Fuck the crawlers; #Blackholing of their #DDoS attacks is the only feasible option!
Also send an #AbuseReport everytime they try that shite to them and all the providers from you till them...
@osm_tech what if you explicitly ban that path in your robots.txt
file?
@osm_tech it’s becoming clear that we need to be able to block all crawlers somehow
@osm_tech Tortious interference?
@tessarakt Likely just sloppy coding on their part. @Firefishy 's suspicion is that they queue checks, but then retry "failed" requests back into the infinitely growing queue.
@osm_tech just give the poor guy a redirect.. to a big asset.. hosted on google's servers :)
@gurkan If their bot is very hungry we could serve it our awesome weekly 148GB planet.osm file.
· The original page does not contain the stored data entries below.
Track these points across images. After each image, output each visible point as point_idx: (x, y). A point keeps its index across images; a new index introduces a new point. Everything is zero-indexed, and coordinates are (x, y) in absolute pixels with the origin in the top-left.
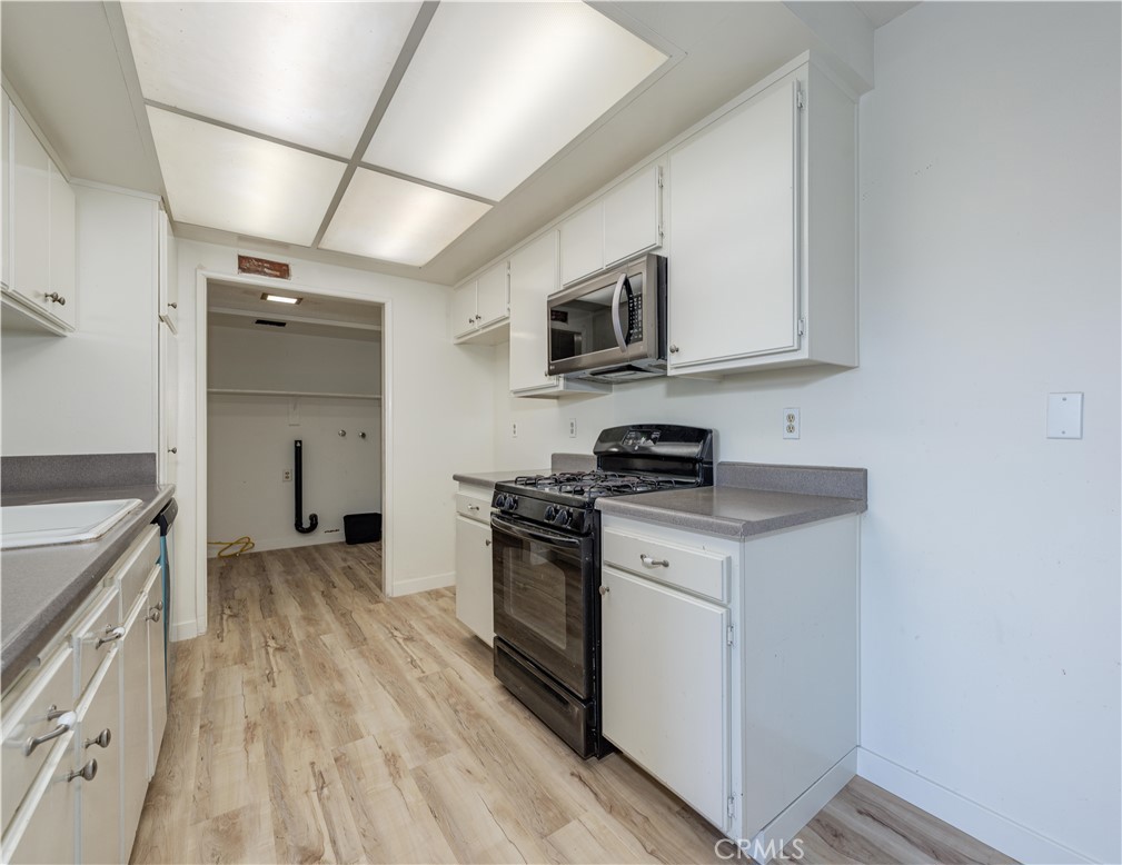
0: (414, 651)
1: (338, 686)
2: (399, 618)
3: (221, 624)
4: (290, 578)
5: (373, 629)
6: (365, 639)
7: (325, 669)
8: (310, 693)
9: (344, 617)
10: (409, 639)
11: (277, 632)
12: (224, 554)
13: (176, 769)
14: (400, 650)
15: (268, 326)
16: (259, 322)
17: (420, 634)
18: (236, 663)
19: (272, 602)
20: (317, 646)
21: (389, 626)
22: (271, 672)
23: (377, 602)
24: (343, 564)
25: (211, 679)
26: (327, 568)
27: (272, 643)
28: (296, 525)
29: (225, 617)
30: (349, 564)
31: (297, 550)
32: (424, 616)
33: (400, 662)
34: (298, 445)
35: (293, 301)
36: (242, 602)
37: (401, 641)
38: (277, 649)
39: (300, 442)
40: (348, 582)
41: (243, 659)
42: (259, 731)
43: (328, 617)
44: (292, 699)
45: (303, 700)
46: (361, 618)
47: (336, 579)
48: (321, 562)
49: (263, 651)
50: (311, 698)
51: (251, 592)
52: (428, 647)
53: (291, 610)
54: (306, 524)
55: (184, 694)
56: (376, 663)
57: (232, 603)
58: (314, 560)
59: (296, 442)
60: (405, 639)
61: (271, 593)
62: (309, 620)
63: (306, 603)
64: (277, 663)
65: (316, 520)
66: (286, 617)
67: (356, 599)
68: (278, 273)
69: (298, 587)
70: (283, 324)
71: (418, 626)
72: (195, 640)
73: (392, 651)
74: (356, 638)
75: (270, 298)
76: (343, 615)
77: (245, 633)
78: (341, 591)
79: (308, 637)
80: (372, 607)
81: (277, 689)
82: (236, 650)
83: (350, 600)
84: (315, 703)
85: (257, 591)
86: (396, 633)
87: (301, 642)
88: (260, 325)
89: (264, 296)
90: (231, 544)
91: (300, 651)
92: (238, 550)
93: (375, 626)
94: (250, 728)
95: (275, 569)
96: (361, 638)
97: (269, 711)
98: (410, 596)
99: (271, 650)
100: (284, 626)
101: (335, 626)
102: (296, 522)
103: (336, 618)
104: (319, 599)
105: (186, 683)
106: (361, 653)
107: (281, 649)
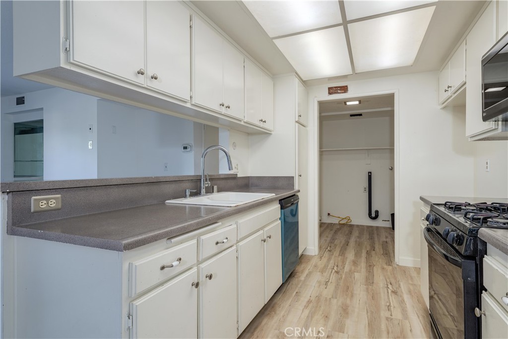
0: (393, 301)
1: (348, 301)
2: (395, 279)
3: (324, 253)
4: (358, 240)
5: (380, 279)
6: (373, 283)
7: (347, 289)
8: (336, 298)
9: (370, 267)
10: (394, 292)
11: (340, 264)
12: (341, 222)
13: (282, 305)
14: (386, 297)
15: (356, 117)
16: (352, 115)
17: (402, 292)
18: (319, 272)
19: (346, 249)
20: (351, 277)
21: (388, 280)
22: (328, 281)
23: (389, 265)
24: (385, 240)
25: (310, 274)
26: (376, 239)
27: (335, 268)
28: (369, 214)
29: (327, 250)
30: (387, 240)
31: (368, 227)
32: (410, 282)
33: (383, 303)
34: (370, 174)
35: (357, 103)
36: (336, 246)
37: (390, 291)
38: (336, 272)
39: (371, 173)
40: (381, 250)
41: (322, 271)
42: (311, 305)
43: (363, 264)
44: (328, 298)
45: (332, 299)
46: (377, 271)
47: (377, 246)
48: (375, 236)
49: (331, 270)
50: (335, 301)
51: (341, 242)
52: (402, 302)
53: (350, 255)
54: (373, 215)
55: (300, 277)
56: (371, 297)
57: (332, 245)
58: (373, 234)
59: (369, 173)
60: (392, 291)
61: (347, 245)
62: (355, 263)
63: (358, 254)
64: (332, 278)
65: (378, 213)
66: (347, 258)
67: (380, 260)
68: (343, 91)
69: (359, 245)
70: (361, 115)
71: (404, 287)
72: (313, 256)
73: (382, 295)
74: (369, 280)
75: (348, 103)
76: (370, 266)
77: (329, 259)
78: (376, 253)
79: (350, 271)
80: (385, 266)
81: (326, 290)
82: (323, 266)
83: (377, 259)
84: (336, 304)
85: (343, 242)
86: (390, 286)
87: (346, 272)
88: (353, 117)
89: (345, 103)
90: (343, 219)
91: (344, 276)
92: (345, 222)
93: (382, 277)
94: (309, 302)
95: (356, 233)
96: (371, 282)
97: (318, 298)
98: (409, 268)
99: (334, 271)
100: (344, 263)
101: (363, 270)
102: (369, 213)
103: (366, 267)
104: (364, 254)
105: (302, 273)
106: (367, 289)
107: (337, 272)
@osm_tech periodically crawl the logs for access to the problematic file, then rate limit or blackhole route the source address (https://nxdomain.no/~peter/forcing_the_password_gropers_through_a_smaller_hole.html should give you a general idea, OpenBSD specific though but should be doable on other platforms).
Or of course the classic "redirect to www.nsa.gov" which is likely easier to implement.
@osm_tech Just a Brainfart: on a 404 page have a "when you click this link your IP address will be blacklisted" link, can anyone implement this please.
@osm_tech have you tried responding with 301 moved permanently pointing at a nice big file on Google's network?